Membership rates in the IMO reached record levels last year, due entirely to the massive number of NCHDs who signed up with the union. Overall membership reached 7,505 — an increase of 1,332 (20 per cent) on the 2008 figure. As one would expect in a year dominated by new contract negotiations and High Court cases, the union saw its NCHD membership grow by a massive 1,431. However, membership in the three other specialty groups actually fell slightly: 29 fewer GPs, 77 fewer consultants and 20 fewer public health doctors were IMO members in 2009, when compared with the previous year.
Union relevance
The IMO CEO said it would be nice to keep as many of these new members as possible, but acknowledged that the NCHD figures do fluctuate from year to year, because of their transience. Indeed, membership retention and maintaining union relevance are the two key issues facing any union in the time of a recession. For what do you cut back on if your pay is cut? A lot of the times people will cut back on their union membership, acknowledged McNeice. “Sometimes unions are expected to be able to do everything,” added the CEO. “But our role is not to do everything. Perhaps we need to start managing our own members’ expectations in a better way now that we are in a recession.”
He believes that a lot of good work has been undertaken by the Irish Congress of Trade Unions (ICTU) over the past 12 months in terms of identifying exactly what the main challenges are and how the various unions can possibly pool their resources.
Social partnership
The question of whether ICTU should be involved in social partnership at all has also been discussed, added McNeice. “Perhaps ICTU got too involved in all of that and lost sight of the bread and butter issues of looking after its members. Perhaps you should have more of a buffer between you and the Government. All those things are being considered by Congress, and a lot of that will come to the fore this year. And a new agreement would help that.”
All of which brings us back to the issue of partnership and getting around the table to negotiate. The IMO CEO believes the decision taken by the HSE and the Department of Health not to engage with the organised medical profession has not helped anyone over the past number of years. “It certainly hasn’t helped the patient,” he stated.

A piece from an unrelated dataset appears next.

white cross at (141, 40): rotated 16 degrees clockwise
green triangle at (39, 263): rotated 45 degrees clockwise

“Branding doctors as greedy, as the Minister has done from time to time, also doesn’t help anybody because it simply is not true. It leaves resentment there for too long.”
Transformation plan
He accepts, however, that talk they must ultimately do if the transformation plan is ever to be implemented. “We have a job as trade union leaders to represent our members; to make sure their best interests are met. But the best interest of public servants, the public and the Government which pays for it are easily married. It is not as if they are three different things.

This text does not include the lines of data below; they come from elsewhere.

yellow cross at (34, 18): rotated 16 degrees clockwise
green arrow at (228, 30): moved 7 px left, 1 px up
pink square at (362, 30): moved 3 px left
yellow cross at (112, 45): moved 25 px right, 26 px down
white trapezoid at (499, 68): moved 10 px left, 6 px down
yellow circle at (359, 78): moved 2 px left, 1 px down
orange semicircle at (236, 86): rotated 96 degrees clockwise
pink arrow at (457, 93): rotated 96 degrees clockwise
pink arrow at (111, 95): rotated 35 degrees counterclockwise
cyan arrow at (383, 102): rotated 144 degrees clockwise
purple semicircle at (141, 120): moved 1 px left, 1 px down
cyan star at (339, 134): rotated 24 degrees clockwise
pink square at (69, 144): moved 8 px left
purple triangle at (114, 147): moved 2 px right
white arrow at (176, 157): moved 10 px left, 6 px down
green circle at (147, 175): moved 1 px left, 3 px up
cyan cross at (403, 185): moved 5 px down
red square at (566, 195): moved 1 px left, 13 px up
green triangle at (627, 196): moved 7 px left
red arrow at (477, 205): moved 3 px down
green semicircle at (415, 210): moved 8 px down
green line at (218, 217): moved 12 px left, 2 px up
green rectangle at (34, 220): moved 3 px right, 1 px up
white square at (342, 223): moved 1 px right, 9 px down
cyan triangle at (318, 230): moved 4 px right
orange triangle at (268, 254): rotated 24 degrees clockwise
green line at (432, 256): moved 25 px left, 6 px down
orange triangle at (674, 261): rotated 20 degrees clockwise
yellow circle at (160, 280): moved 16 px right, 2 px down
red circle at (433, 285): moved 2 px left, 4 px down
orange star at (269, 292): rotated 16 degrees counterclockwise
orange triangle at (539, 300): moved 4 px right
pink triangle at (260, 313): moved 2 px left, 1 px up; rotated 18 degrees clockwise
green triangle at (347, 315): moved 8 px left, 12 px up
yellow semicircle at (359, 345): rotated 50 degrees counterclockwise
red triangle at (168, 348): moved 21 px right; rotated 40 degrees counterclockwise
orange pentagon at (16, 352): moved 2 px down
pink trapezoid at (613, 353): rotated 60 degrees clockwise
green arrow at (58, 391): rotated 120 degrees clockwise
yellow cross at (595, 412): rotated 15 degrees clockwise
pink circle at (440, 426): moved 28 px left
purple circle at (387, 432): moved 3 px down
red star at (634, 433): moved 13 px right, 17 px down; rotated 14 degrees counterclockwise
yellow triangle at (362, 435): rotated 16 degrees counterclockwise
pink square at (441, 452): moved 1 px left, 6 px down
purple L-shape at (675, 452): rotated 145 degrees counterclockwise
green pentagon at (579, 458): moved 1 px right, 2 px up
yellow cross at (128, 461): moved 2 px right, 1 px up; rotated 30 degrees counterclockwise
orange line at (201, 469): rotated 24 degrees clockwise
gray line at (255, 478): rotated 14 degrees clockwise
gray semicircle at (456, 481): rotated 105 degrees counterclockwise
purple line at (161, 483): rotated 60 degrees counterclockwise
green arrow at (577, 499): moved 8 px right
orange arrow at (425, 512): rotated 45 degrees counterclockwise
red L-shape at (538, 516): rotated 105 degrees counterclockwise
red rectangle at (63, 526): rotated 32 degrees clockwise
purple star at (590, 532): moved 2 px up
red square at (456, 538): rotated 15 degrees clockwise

“Once a decision is made and is government policy, our role is to negotiate the implementation of that programme and to ensure that our members are properly represented. It is not our job to oppose it. So in relation to the transformation programme, the real issue is the HSE’s refusal to involve doctors in the process,” he concluded.
Despite all the colours of the health services, this is a black-and-white issue for George McNeice.